TEKSTFRAGMENT:
------------------------

Bij elke stedelijke ingreep van een publieke of private actor, bij elke stedelijke doelstelling, bij elke stedelijke ambitie moet daarom de vraag gesteld worden of hiermee de inclusieve dan wel de exclusieve stad gediend wordt.
Een klassieke definitie van het begrip ‘inclusieve stad’ is ‘een stad, die voor iedereen geschikt is om te wonen, te werken, te leven’.
Exclusief verwijst dan weer naar uitsluitend. Úitsluitend als het adjectief, dat zegt ‘dit en die niet’. Discriminerend-selectief dus. Uitslùitend ook als het bijwoord, dat zegt ‘alleen dit en die’. Elitair-selectief dus.
Inclusief zou dan ínsluitend moeten betekenen. Jammer, want insluiten suggereert ook een beperkend kader. Betere synoniemen zijn daarom genereus, open, maximaal.
Een stad bestaat vandaag uit een meerderheid van minderheden, met ongelijkheid in haar neutrale betekenis als vaststaand gegeven. Ongelijke huishoudtypes, generaties, woonvoorkeuren, leefstijlen, budgetten en zelfs vormen van stedelijke participatie.
Een inclusieve stad gaat maximaal in op die ongelijke minderheden, niet zozeer vanuit een moraliteit of ideologie maar veeleer vanuit het inzicht dat inclusiviteit een maatschappelijke en stedelijke noodzaak is, een conditio sine qua non voor de economische en sociale leefbaarheid van de stad, een systemisch bewijs van stedelijke geschiktheid.
Exclusief klinkt meer als minimaal. Gelimiteerde minderheden uitkiezen als doelgroep. Van sommige stedelingen klanten maken. Losse beslissingen wel of niet nemen, losse opties wel of niet kiezen, zonder zich rekenschap te geven van de neveneffecten voor de stad. Exclusief ruikt naar makkelijk en maakt de overheid en de markt lui, onzorgvuldig en onvoorzichtig.
Inclusief en exclusief gaan dus in essentie niet over dat misbruikte epitheton ‘diversiteit’, waarbij iedereen in een egelstelling verdwijnt want uitspraken doen over kleur, religie en inkomen is nooit goed voor ‘de perceptie’, ‘de politiek’ en ‘de commerce’. Ondertussen doet de exclusiviteit stilzwijgend haar werk en wordt vergeten dat ‘met meer samenleven’ conflictlozer kan zijn dan ‘conflicten willen vermijden door met minder te willen samenleven’.
Ik pleit, voor zover nog niet duidelijk, voor een inclusieve stad omdat een exclusieve stad op termijn onleefbaar wordt, ook voor hen, die mordicus een exclusieve stad willen. Onleefbaar, onhaalbaar, onbetaalbaar. Met eigenlijk twee ongewenste gevolgen voor de exclusiviteitsprofeten.

------------------------

OPDRACHT:
Schrijf het vervolg van de tekst over de inclusieve en de exclusieve stad, te beginnen na de laatste zin.

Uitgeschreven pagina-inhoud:

------------------------

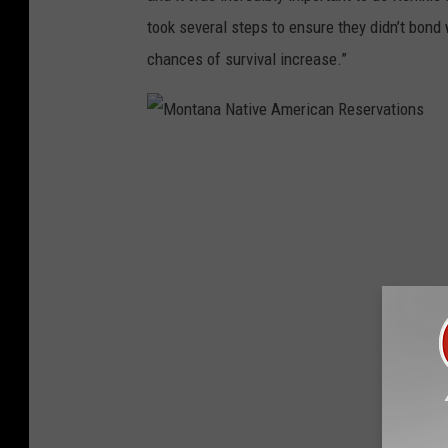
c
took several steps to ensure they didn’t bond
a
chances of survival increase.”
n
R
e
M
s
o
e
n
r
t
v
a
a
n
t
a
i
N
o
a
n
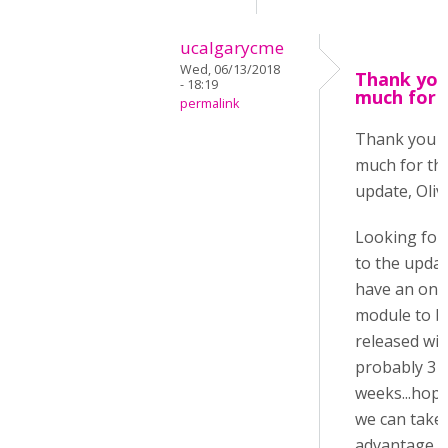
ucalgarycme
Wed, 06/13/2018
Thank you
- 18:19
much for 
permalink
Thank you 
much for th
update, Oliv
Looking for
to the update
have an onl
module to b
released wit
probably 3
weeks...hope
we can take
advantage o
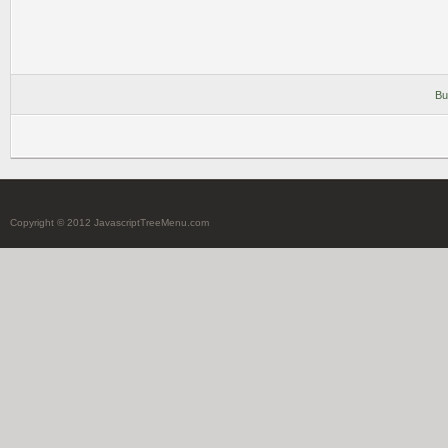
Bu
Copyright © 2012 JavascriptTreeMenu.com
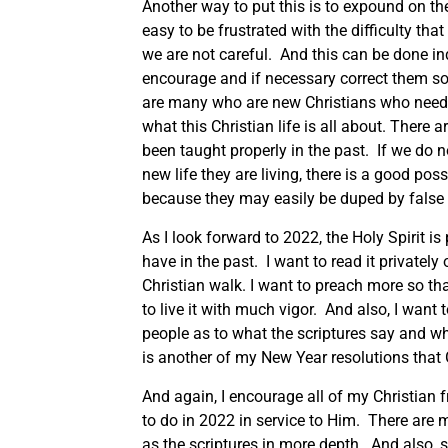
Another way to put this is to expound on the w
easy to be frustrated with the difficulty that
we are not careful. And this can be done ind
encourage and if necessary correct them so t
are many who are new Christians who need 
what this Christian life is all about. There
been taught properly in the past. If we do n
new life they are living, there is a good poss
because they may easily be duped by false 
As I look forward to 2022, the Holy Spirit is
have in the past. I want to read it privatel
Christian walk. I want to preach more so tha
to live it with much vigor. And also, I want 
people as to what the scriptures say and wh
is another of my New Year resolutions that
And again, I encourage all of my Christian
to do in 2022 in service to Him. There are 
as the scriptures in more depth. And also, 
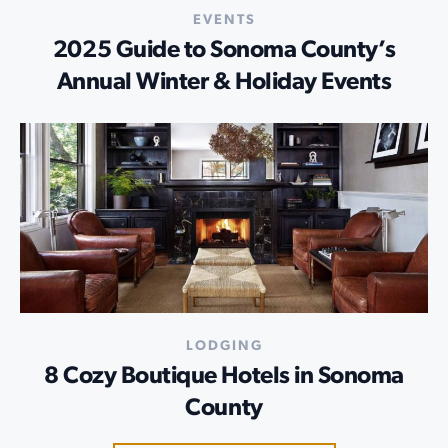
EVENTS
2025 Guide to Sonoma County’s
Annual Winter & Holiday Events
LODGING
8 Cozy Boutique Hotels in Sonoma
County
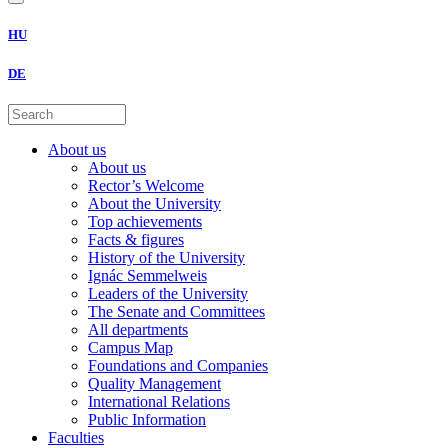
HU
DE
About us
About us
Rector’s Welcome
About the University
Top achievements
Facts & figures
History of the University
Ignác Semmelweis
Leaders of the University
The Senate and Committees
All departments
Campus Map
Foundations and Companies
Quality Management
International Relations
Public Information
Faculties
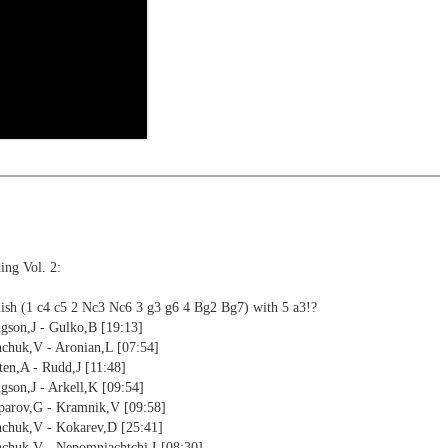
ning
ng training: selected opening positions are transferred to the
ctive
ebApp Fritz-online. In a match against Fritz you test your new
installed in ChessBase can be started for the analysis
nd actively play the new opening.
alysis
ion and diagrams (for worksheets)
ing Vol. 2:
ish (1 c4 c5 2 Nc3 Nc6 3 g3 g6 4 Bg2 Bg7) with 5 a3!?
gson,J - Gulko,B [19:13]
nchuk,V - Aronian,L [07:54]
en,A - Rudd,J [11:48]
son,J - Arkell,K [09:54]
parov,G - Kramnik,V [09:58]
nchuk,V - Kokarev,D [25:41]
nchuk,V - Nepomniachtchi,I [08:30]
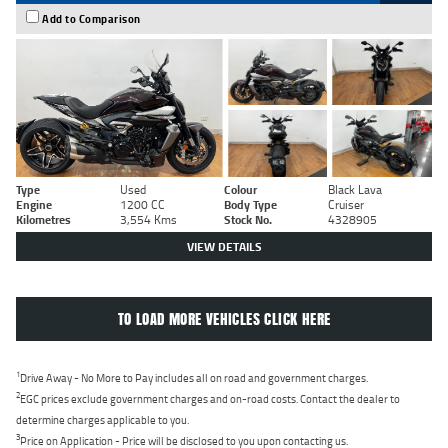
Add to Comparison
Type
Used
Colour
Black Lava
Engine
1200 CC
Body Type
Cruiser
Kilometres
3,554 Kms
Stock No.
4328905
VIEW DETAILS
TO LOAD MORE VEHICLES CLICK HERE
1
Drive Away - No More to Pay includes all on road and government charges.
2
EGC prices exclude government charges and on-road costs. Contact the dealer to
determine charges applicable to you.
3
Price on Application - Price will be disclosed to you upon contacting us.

------------------------

ANTWOORD:
Eén. Een stad heeft twee historische functies: primo, rijkdom en macht verenigen en uitstralen, secundo, werk en onderdak bieden aan wie wil overleven dankzij die macht en die rijkdom. Hoe meer bovenkant, hoe meer onderkant. Hoe meer nieuwbouwstedelingen, hoe meer kandidaten voor goedkoop huren. Hoe exclusiever, hoe drukker.
Twee. De duale exclusieve stad, met een glazen plafond en een glazen vloer, duwt de middenlaag, de modale inkomens weg. De exclusieve stad organiseert haar eigen stadsvlucht. De middenlaag kan zich geen nieuwbouw meer veroorloven, kan niet meer huren op een schaarstemarkt, kan geen eengezinswoning meer vinden. En weg zijn ze, de rondkomers en de vooruitkomers, omdat de stad niet inclusief is.
Zeer recent onderzoek over de corona-impact toont aan dat huurders van bescheiden appartementen in een centrumstad de grootste slachtoffers werden. Zij ervaren de betalingsmoeilijkheden want ze zijn oververtegenwoordigd in de zwaarst getroffen economische sectoren, zij ervaren de beperktheid van hun woonruimte aan de lijve. Ondertussen, in dezelfde periode, is opnieuw de rentevoet gedaald, de schaarste toegenomen en het grondenopbod voortgezet. Met telkens prijsstijgingen tot gevolg. Met andere woorden, de woonbetaalbaarheid is nog verder de verkeerde richting uitgegaan. De exclusieve stad holt haarzelf uit.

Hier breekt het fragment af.